• [Directions for this task]:
Copy the lines below exactly as they appear, leaving out the pictures.

:::

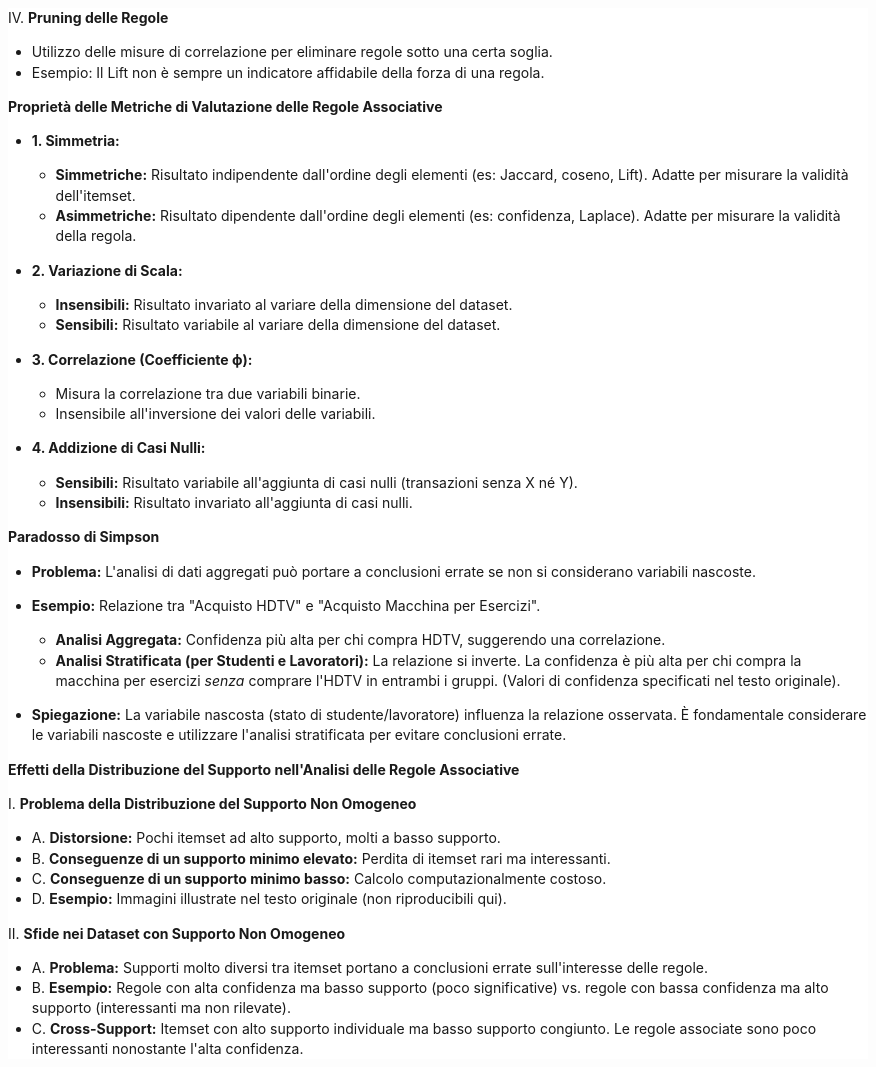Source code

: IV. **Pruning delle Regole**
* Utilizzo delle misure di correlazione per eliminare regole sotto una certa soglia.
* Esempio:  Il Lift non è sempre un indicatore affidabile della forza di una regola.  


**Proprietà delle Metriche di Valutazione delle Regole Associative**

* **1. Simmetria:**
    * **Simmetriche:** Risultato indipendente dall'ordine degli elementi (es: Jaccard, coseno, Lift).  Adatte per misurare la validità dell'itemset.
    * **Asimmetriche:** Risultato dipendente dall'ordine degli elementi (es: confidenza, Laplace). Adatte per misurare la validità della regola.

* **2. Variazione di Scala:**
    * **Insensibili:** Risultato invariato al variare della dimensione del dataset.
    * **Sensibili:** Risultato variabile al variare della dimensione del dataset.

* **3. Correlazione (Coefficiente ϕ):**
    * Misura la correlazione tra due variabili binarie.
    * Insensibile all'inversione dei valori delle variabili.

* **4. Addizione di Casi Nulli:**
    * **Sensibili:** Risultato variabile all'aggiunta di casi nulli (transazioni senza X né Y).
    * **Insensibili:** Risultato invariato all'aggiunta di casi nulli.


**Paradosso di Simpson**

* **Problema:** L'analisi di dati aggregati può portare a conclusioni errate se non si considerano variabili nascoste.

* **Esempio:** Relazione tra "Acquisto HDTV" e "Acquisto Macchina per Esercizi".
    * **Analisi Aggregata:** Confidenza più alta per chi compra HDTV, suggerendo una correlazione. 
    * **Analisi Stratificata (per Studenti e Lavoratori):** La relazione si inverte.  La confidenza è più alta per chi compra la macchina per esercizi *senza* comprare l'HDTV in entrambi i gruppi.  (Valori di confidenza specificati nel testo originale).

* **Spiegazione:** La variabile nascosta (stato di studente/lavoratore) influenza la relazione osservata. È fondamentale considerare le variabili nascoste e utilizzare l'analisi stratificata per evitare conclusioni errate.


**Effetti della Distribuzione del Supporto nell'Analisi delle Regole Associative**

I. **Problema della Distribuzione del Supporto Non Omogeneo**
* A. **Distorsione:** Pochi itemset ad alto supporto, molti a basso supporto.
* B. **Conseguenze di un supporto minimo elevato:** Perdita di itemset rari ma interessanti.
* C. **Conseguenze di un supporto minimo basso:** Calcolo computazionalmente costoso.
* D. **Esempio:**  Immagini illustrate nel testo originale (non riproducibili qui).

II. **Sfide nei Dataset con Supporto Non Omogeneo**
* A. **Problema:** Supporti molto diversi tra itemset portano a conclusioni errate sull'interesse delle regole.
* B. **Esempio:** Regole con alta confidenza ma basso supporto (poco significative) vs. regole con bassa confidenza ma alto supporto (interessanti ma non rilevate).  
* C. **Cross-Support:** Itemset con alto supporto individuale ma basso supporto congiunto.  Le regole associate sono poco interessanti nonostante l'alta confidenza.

:::

• [Response to the exercise]:
Source code

: IV. **Pruning delle Regole**
* Utilizzo delle misure di correlazione per eliminare regole sotto una certa soglia.
* Esempio:  Il Lift non è sempre un indicatore affidabile della forza di una regola.  


**Proprietà delle Metriche di Valutazione delle Regole Associative**

* **1. Simmetria:**
    * **Simmetriche:** Risultato indipendente dall'ordine degli elementi (es: Jaccard, coseno, Lift).  Adatte per misurare la validità dell'itemset.
    * **Asimmetriche:** Risultato dipendente dall'ordine degli elementi (es: confidenza, Laplace). Adatte per misurare la validità della regola.

* **2. Variazione di Scala:**
    * **Insensibili:** Risultato invariato al variare della dimensione del dataset.
    * **Sensibili:** Risultato variabile al variare della dimensione del dataset.

* **3. Correlazione (Coefficiente ϕ):**
    * Misura la correlazione tra due variabili binarie.
    * Insensibile all'inversione dei valori delle variabili.

* **4. Addizione di Casi Nulli:**
    * **Sensibili:** Risultato variabile all'aggiunta di casi nulli (transazioni senza X né Y).
    * **Insensibili:** Risultato invariato all'aggiunta di casi nulli.


**Paradosso di Simpson**

* **Problema:** L'analisi di dati aggregati può portare a conclusioni errate se non si considerano variabili nascoste.

* **Esempio:** Relazione tra "Acquisto HDTV" e "Acquisto Macchina per Esercizi".
    * **Analisi Aggregata:** Confidenza più alta per chi compra HDTV, suggerendo una correlazione. 
    * **Analisi Stratificata (per Studenti e Lavoratori):** La relazione si inverte.  La confidenza è più alta per chi compra la macchina per esercizi *senza* comprare l'HDTV in entrambi i gruppi.  (Valori di confidenza specificati nel testo originale).

* **Spiegazione:** La variabile nascosta (stato di studente/lavoratore) influenza la relazione osservata. È fondamentale considerare le variabili nascoste e utilizzare l'analisi stratificata per evitare conclusioni errate.


**Effetti della Distribuzione del Supporto nell'Analisi delle Regole Associative**

I. **Problema della Distribuzione del Supporto Non Omogeneo**
* A. **Distorsione:** Pochi itemset ad alto supporto, molti a basso supporto.
* B. **Conseguenze di un supporto minimo elevato:** Perdita di itemset rari ma interessanti.
* C. **Conseguenze di un supporto minimo basso:** Calcolo computazionalmente costoso.
* D. **Esempio:**  Immagini illustrate nel testo originale (non riproducibili qui).

II. **Sfide nei Dataset con Supporto Non Omogeneo**
* A. **Problema:** Supporti molto diversi tra itemset portano a conclusioni errate sull'interesse delle regole.
* B. **Esempio:** Regole con alta confidenza ma basso supporto (poco significative) vs. regole con bassa confidenza ma alto supporto (interessanti ma non rilevate).  
* C. **Cross-Support:** Itemset con alto supporto individuale ma basso supporto congiunto.  Le regole associate sono poco interessanti nonostante l'alta confidenza.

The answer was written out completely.